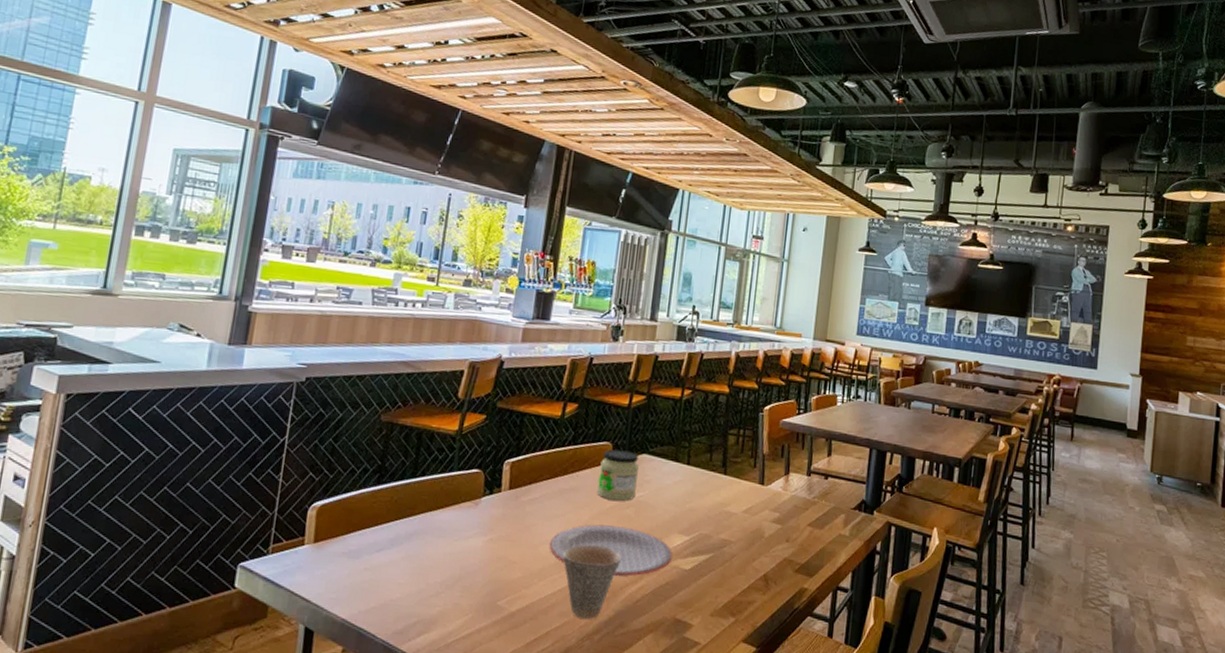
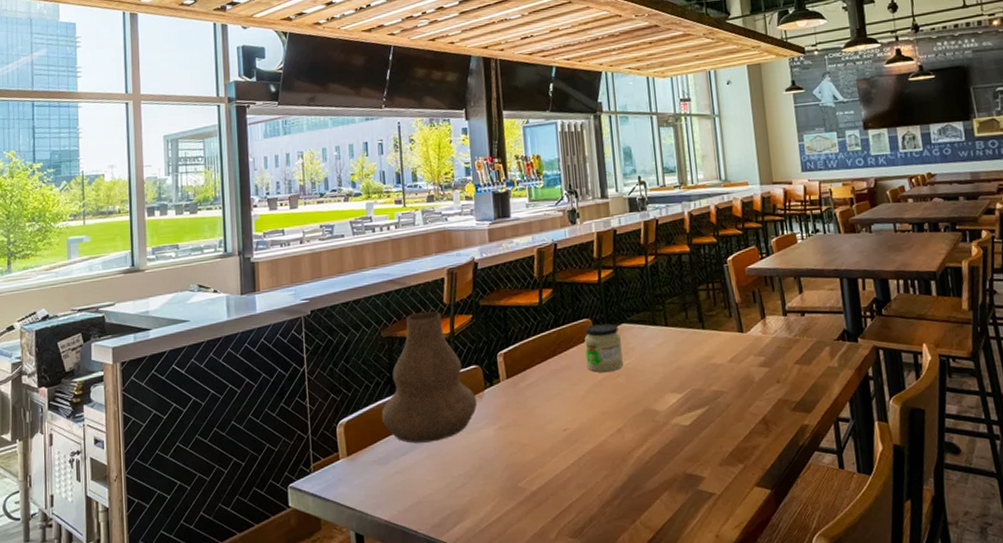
vase: none [361,402,472,543] -> present [381,311,478,443]
plate: present [549,524,673,577] -> none [553,395,671,443]
cup: present [563,544,621,619] -> none [569,416,623,487]

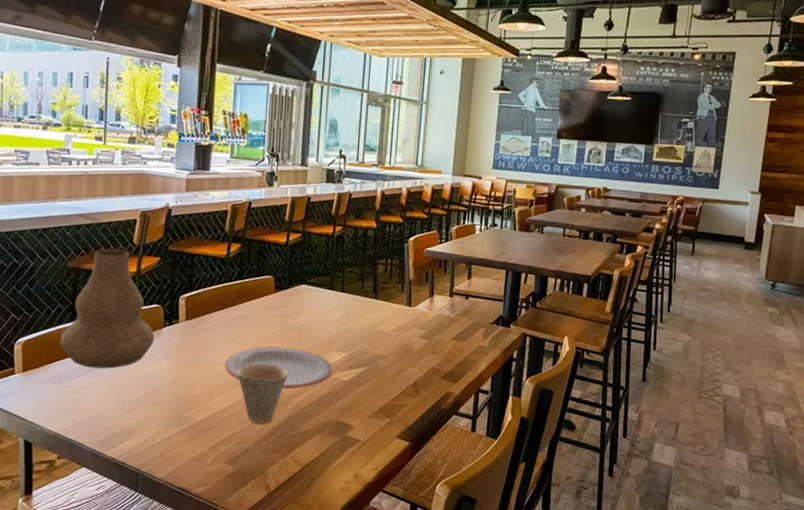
plate: none [553,395,671,443] -> present [224,346,333,389]
cup: none [569,416,623,487] -> present [238,363,288,424]
jar: present [584,323,623,373] -> none [263,282,298,326]

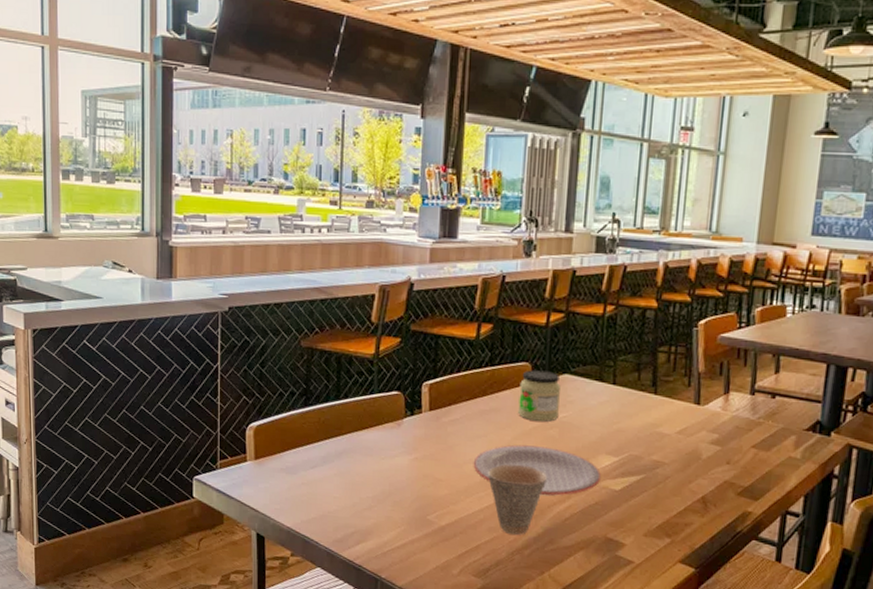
vase: present [60,249,155,369] -> none [293,327,395,461]
jar: none [263,282,298,326] -> present [518,370,560,422]

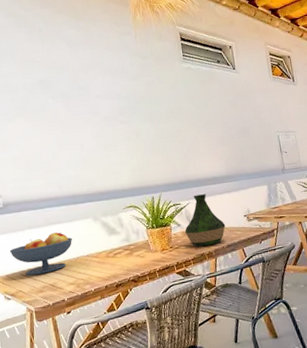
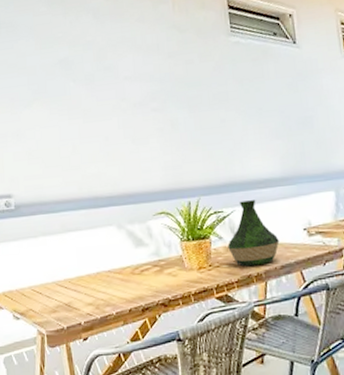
fruit bowl: present [9,232,73,276] -> none [20,241,93,291]

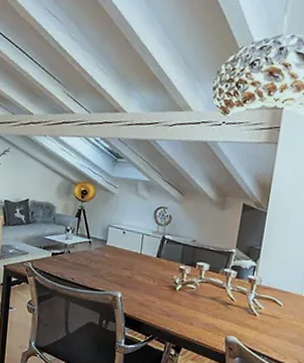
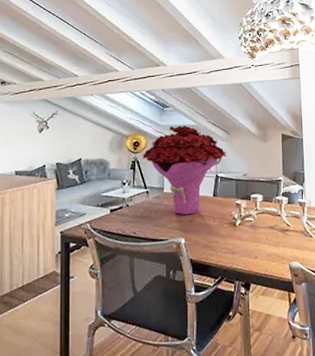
flower bouquet: none [88,178,179,272] -> present [141,125,227,215]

## Problem requirements
What is needed here is an exact copy of the lines from the line containing "cup: none [569,416,623,487]" through the end of the records, with every picture left out.

## Problem solution
cup: none [569,416,623,487] -> present [238,363,288,424]
jar: present [584,323,623,373] -> none [263,282,298,326]

vase: present [60,249,155,369] -> none [293,327,395,461]
jar: none [263,282,298,326] -> present [518,370,560,422]

fruit bowl: present [9,232,73,276] -> none [20,241,93,291]

flower bouquet: none [88,178,179,272] -> present [141,125,227,215]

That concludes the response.